§ Task instructions
Could you find every line in the records below that contains the word "para" and copy it?

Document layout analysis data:
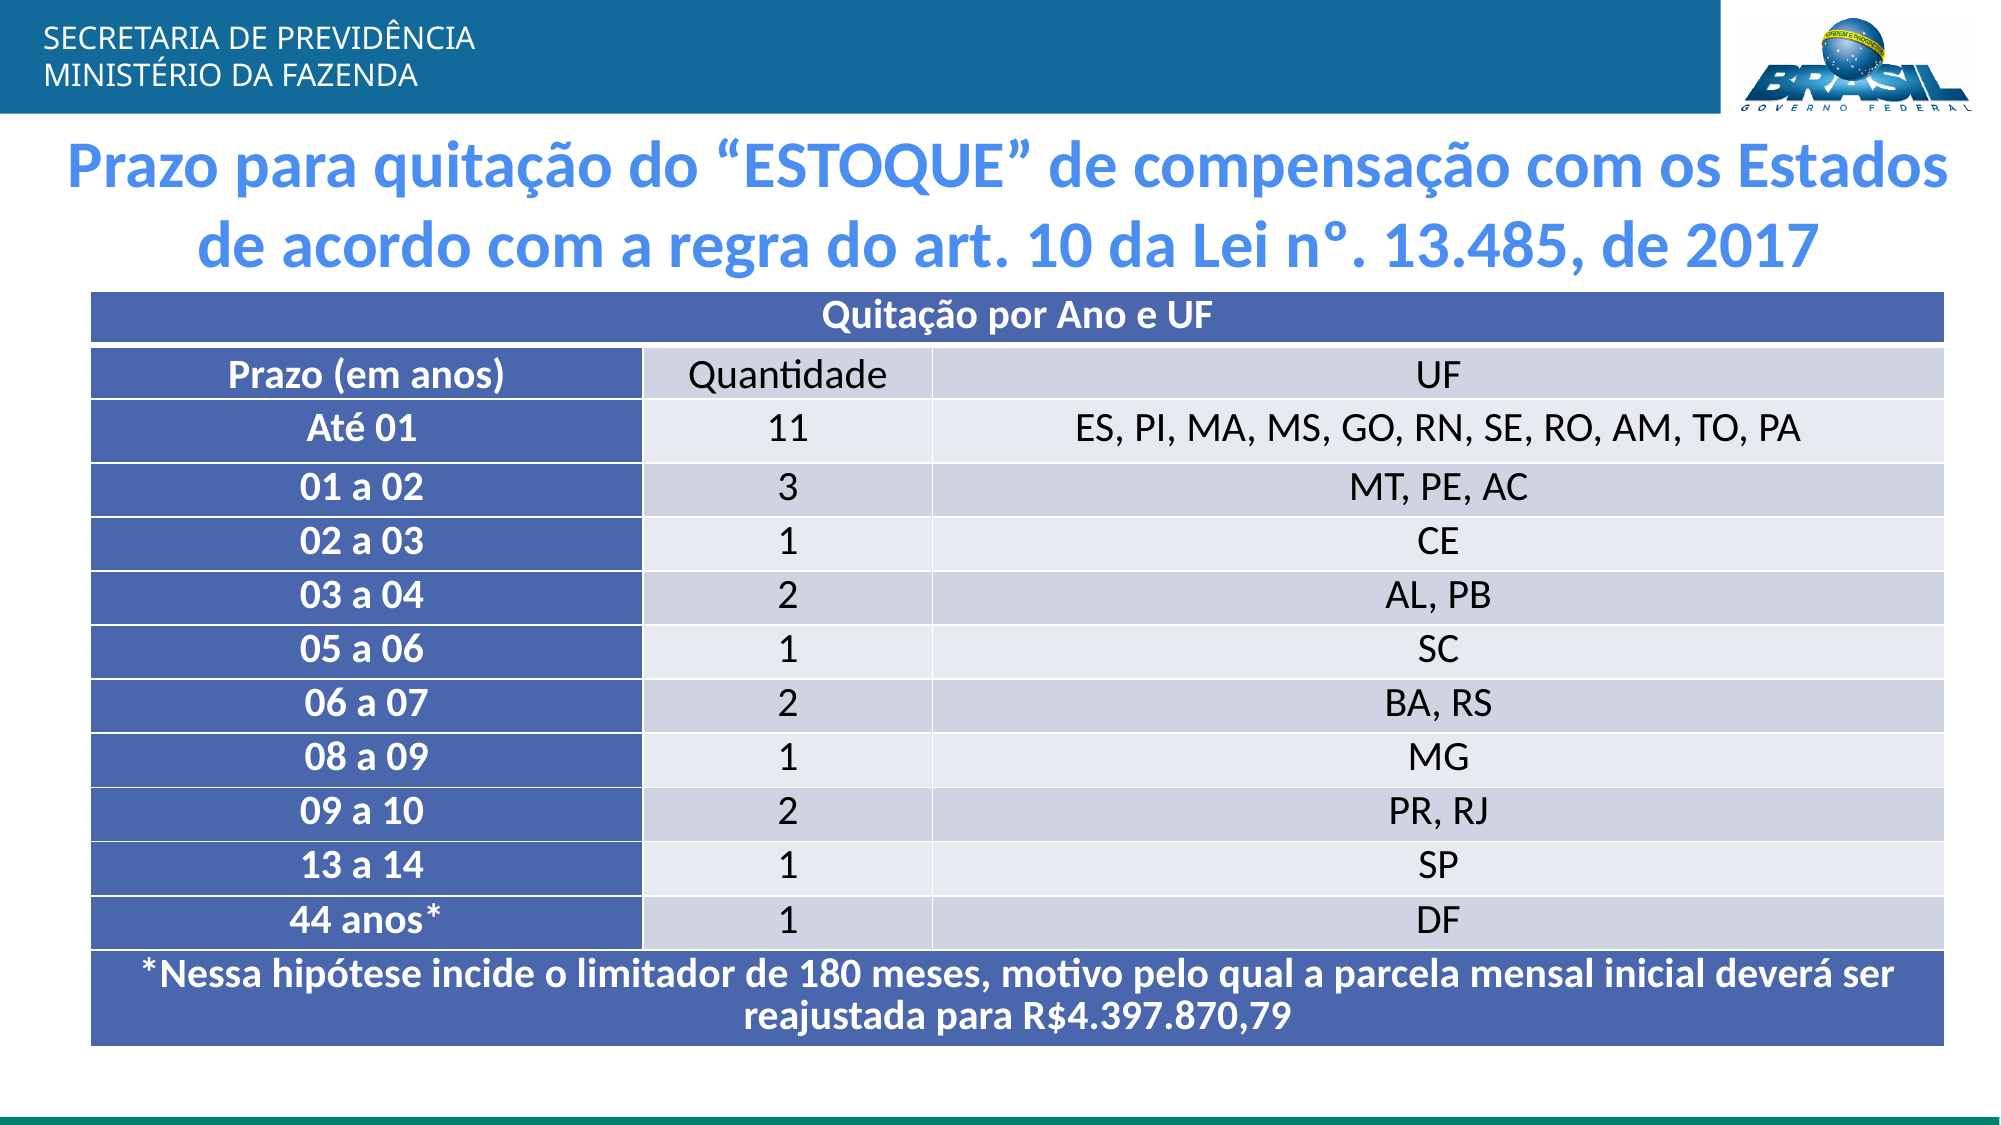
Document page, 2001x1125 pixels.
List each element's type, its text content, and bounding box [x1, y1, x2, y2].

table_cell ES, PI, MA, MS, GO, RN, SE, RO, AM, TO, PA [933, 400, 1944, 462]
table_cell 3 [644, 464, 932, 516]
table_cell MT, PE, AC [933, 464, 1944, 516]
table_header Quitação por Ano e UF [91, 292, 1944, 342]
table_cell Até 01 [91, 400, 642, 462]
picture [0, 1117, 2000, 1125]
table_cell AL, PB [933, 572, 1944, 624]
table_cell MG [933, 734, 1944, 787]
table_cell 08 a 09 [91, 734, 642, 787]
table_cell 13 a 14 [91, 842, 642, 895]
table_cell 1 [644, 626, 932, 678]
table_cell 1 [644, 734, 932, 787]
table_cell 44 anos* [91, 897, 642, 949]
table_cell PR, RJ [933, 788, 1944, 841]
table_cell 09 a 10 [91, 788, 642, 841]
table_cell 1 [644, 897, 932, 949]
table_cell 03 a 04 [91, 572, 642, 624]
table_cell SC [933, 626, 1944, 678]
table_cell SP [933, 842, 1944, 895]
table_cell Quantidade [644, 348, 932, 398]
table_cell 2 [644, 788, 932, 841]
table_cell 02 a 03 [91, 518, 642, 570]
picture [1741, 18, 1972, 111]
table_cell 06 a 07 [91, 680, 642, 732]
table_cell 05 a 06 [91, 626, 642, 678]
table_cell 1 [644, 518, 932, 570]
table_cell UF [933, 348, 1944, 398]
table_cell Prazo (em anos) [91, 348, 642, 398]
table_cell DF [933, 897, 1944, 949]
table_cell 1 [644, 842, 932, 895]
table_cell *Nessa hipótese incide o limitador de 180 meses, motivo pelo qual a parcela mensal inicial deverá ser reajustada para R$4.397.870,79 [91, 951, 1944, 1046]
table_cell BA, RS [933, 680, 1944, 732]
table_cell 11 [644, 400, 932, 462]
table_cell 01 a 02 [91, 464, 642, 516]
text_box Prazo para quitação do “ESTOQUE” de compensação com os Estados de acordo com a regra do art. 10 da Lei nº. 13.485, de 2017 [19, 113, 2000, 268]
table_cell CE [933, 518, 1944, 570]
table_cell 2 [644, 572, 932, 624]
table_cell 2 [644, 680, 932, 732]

§ Exercise solution
table_cell *Nessa hipótese incide o limitador de 180 meses, motivo pelo qual a parcela mensal inicial deverá ser reajustada para R$4.397.870,79 [91, 951, 1944, 1046]
text_box Prazo para quitação do “ESTOQUE” de compensação com os Estados de acordo com a regra do art. 10 da Lei nº. 13.485, de 2017 [19, 113, 2000, 268]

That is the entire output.